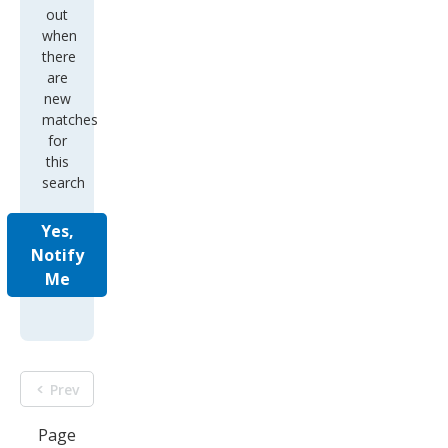
out
when
there
are
new
matches
for
this
search
Yes,
Notify
Me
Prev
Page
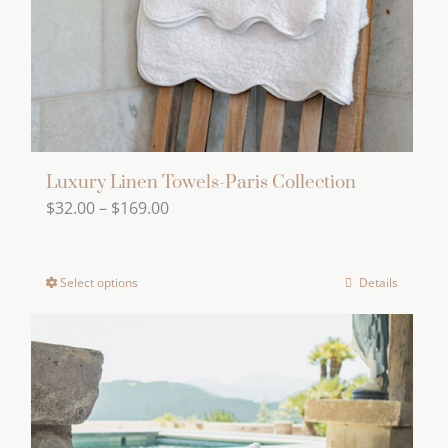
Luxury Linen Towels-Paris Collection
Price
$
32.00
–
$
169.00
range:
$32.00
Select options
Details
This
through
product
$169.00
has
multiple
variants.
The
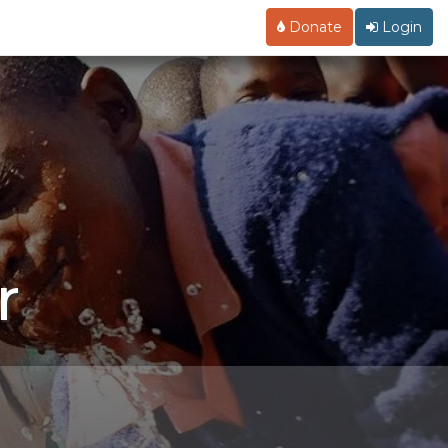
Donate
Login
r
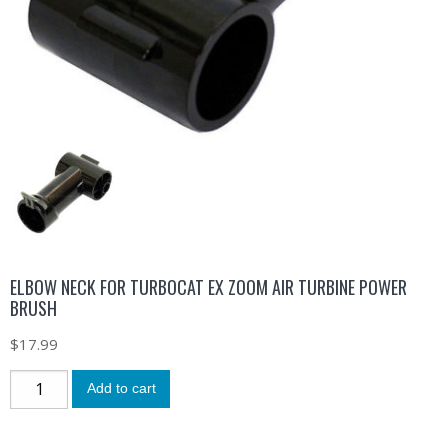
ELBOW NECK FOR TURBOCAT EX ZOOM AIR TURBINE POWER
BRUSH
$
17.99
Add to cart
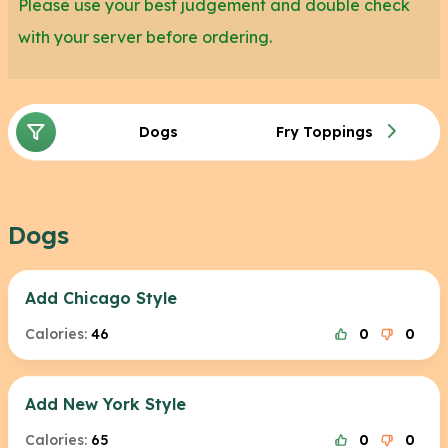
Please use your best judgement and double check
with your server before ordering.
Dogs
Fry Toppings
Dogs
Add Chicago Style
Calories:
46
0
0
Add New York Style
Calories:
65
0
0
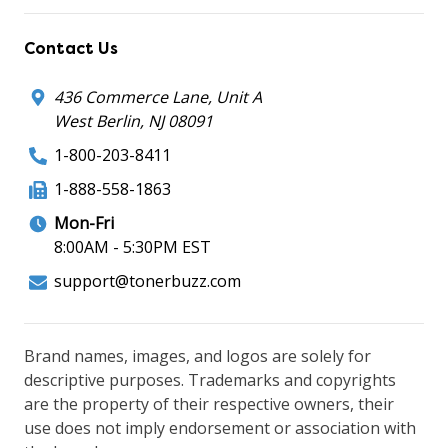
Contact Us
436 Commerce Lane, Unit A
West Berlin, NJ 08091
1-800-203-8411
1-888-558-1863
Mon-Fri
8:00AM - 5:30PM EST
support@tonerbuzz.com
Brand names, images, and logos are solely for
descriptive purposes. Trademarks and copyrights
are the property of their respective owners, their
use does not imply endorsement or association with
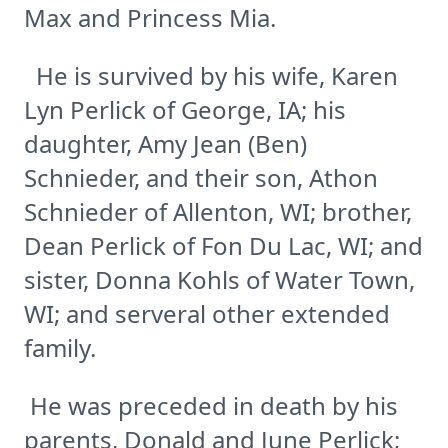
Max and Princess Mia.
He is survived by his wife, Karen
Lyn Perlick of George, IA; his
daughter, Amy Jean (Ben)
Schnieder, and their son, Athon
Schnieder of Allenton, WI; brother,
Dean Perlick of Fon Du Lac, WI; and
sister, Donna Kohls of Water Town,
WI; and serveral other extended
family.
He was preceded in death by his
parents, Donald and June Perlick;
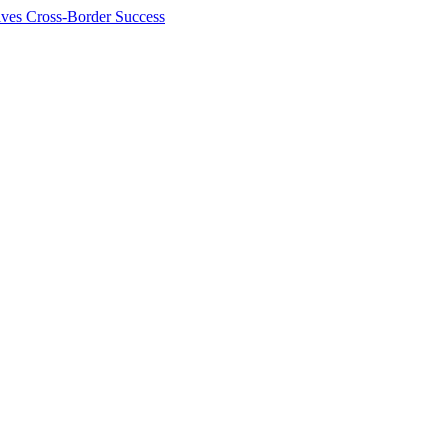
ives Cross-Border Success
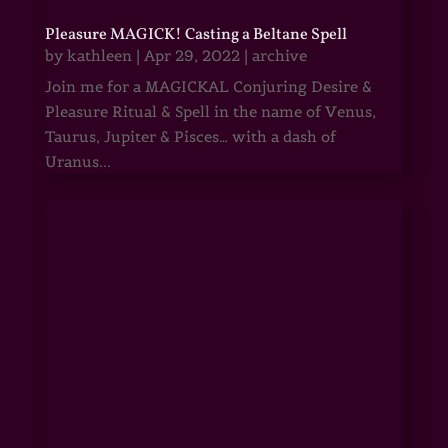
Pleasure MAGICK! Casting a Beltane Spell
by
kathleen
|
Apr 29, 2022
|
archive
Join me for a MAGICKAL Conjuring Desire &
Pleasure Ritual & Spell in the name of Venus,
Taurus, Jupiter & Pisces… with a dash of
Uranus...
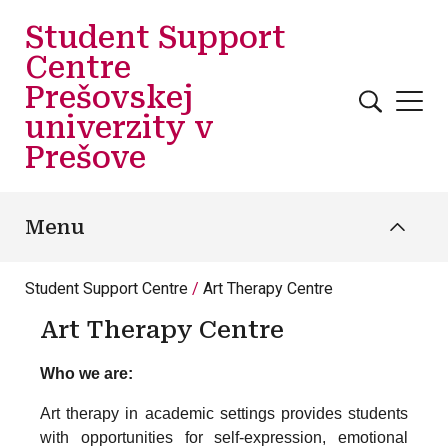
Skip to main content
Student Support
Centre
Prešovskej
univerzity v
Prešove
Menu
Student Support Centre
Art Therapy Centre
Art Therapy Centre
Who we are:
Art therapy in academic settings provides students
with opportunities for self-expression, emotional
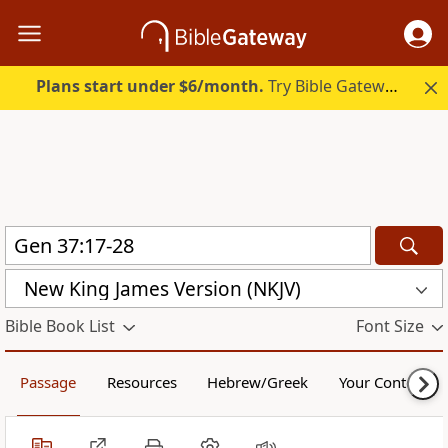
Plans start under $6/month.
Try Bible Gateway Plus.
New King James Version (NKJV)
Bible Book List
Font Size
Passage
Resources
Hebrew/Greek
Your Content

## What you have to do
Starting with the line with "Plans start under $6/month." and going on through the last line of the records, format those lines as a Markdown table with a No. column for the row number and a Text column for the line. Leave out blank lines.

## Answer to the problem
| No. | Text |
|---|---|
| 1 | Plans start under $6/month. |
| 2 | Try Bible Gateway Plus. |
| 3 | New King James Version (NKJV) |
| 4 | Bible Book List |
| 5 | Font Size |
| 6 | Passage |
| 7 | Resources |
| 8 | Hebrew/Greek |
| 9 | Your Content |